Scattered  around the city are various monolithic carved alien heads - the Watchers of the Black City.  These stone monuments were once part of the city's ancient defenses.  There is a cluster of them near letter I on the city map; others stand guard near the most secure extant buildings and will be noted in the text.  Adventurers may also stumble upon a lone Watcher while wandering the city (Watcher will be an entry on the artifacts sub table when searching hex contents).

Types of Watchers
The two basic types are free standing and revolving.   Free standing Watchers look a bit like Moai of Easter Island - 20-30' tall, with heavy glassy eyes embedded in a durable igneous rock.  Revolving Watchers look like a dome or ball set into a 30' diameter ring; when activated, the ball will roll back revealing the eyes and mouth of the Watcher.  Free standing Watchers can swivel 360 degrees on the base but with a limited plane of attack.  Revolving Watchers can rotate along any plane, including attacking straight up.  (The upcoming "Face in the Ground" is an example of a massive revolving Watcher).

The men of Trade Town have encountered some Watchers near a tower with many spires - area B on the city map, and there's an associated rumor on the rumor table.

Rules for Watchers
Random Watchers should be split evenly between free standing and revolving.  There's only a 50% chance the animating force in any given Watcher is still functional.  Watchers can detect invisible and track nearby movement (range 60'); they'll attack targets not carrying a proper pass key gemstone.  Roll on the following table for security level:

1 Red, Orange, Yellow
2 Green
3-5 Blue
6 Indigo, Violet

Note:  a higher gemstone allows passage past all lower security levels - for example, a character with a blue stone can get past green-level doors or Watchers.

Watchers (per Labyrinth Lord)
No. Enc.: 2-5
Alignment: Neutral
Movement: 0' (stationary)
Armor Class: 5
Hit Dice: 10
Attacks: 1
Damage: by attack type
Save: F10
Morale: 12
Hoard Class:  none
XP: 2400

Watchers are a limited form of stone golem; they can only be damaged by magic weapons and are immune to most spells (Rock to Mud acts as a Slow spell and Stone to Flesh makes it vulnerable to all attacks for 1 round).

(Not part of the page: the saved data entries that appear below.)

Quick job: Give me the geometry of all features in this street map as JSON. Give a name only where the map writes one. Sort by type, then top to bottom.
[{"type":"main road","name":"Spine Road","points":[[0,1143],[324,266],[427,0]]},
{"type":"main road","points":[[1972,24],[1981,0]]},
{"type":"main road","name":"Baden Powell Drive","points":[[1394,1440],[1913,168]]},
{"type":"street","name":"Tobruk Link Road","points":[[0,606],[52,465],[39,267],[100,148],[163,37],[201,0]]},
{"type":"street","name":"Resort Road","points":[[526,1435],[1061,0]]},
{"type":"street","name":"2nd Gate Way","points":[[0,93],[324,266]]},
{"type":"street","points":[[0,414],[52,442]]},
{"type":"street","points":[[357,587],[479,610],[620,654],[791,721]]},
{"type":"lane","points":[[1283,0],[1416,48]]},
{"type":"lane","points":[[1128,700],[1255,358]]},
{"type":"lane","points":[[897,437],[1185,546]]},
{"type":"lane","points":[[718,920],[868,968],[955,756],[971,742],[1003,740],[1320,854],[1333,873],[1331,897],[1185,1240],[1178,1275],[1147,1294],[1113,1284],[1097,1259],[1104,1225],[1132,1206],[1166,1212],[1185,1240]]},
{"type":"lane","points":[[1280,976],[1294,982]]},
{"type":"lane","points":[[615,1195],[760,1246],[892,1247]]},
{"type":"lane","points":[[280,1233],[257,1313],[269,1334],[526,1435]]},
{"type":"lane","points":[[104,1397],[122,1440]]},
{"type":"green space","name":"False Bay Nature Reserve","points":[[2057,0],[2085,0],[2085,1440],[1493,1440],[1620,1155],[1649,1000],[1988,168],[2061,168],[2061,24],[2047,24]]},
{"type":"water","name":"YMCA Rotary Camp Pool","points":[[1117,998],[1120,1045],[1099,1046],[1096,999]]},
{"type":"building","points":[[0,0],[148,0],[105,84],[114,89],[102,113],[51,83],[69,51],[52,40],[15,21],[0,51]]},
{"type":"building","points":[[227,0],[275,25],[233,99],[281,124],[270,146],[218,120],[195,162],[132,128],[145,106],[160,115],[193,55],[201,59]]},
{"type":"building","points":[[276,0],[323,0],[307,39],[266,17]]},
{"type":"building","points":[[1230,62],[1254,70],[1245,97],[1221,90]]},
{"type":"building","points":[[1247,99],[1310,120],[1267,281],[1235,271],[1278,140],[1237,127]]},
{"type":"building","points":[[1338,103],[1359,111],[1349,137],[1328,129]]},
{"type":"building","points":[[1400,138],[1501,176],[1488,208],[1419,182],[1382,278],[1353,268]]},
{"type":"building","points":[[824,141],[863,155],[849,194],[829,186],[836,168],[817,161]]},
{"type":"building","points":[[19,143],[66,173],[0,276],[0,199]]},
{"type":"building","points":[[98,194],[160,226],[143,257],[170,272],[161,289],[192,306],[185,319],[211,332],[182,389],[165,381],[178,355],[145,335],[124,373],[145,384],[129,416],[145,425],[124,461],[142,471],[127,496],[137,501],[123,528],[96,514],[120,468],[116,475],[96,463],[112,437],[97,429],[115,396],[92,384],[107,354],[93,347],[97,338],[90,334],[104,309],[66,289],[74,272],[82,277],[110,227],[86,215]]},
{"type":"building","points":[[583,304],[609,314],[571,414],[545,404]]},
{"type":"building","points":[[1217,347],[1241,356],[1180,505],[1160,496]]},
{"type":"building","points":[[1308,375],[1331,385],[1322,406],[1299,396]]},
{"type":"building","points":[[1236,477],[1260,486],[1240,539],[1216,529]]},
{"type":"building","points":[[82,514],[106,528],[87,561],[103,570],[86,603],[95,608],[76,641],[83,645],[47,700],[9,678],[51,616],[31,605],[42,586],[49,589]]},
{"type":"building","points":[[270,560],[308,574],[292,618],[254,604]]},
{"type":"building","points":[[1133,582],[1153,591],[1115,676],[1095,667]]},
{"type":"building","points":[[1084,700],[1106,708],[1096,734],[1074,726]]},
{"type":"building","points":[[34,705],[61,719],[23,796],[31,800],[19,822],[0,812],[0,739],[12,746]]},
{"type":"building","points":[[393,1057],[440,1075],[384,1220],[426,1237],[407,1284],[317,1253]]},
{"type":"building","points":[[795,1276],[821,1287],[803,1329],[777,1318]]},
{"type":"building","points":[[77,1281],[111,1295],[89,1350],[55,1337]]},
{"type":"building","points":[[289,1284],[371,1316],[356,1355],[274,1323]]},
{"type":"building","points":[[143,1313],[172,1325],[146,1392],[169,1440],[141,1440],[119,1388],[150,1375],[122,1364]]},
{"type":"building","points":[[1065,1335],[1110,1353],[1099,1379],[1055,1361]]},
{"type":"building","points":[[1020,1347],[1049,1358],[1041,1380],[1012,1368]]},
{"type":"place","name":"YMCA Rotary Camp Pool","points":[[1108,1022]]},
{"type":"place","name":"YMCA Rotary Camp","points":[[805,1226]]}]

Attacks vary, but here are some basic ideas:

Revolving Watchers
Claw and Chain
A metal claw fires out of the Watcher's mouth, striking the target for 3d8 damage and grasping the target unless a save vs paralysis is made.  A grasped target is dragged back to the mouth for chomping (automatic 3d8 damage each round) unless a save is made to escape.

Impalement
A long metal shaft fires out of the Watcher's mouth, dealing 3d8 damage.  On a natural roll of 18-20, the target is also impaled.  On the following round, the shaft will retract into the Watcher's mouth at high speed, slamming an impaled victim into the stone face for another 3d8 damage and dropping the target at the Watcher's feet.

Free Standing Watchers
Eye Blasts
A pair of eye blasts fire from the Watcher's glassy eyes.  They target a single opponent.   Roll two attacks; each hit causes 2d8 force damage and will knock the target down.

Gout of Flame
A cone of fire blasts from the Watcher's mouth, incinerating everything in the 30' cone for 3d8 (save vs dragon breath for half damage).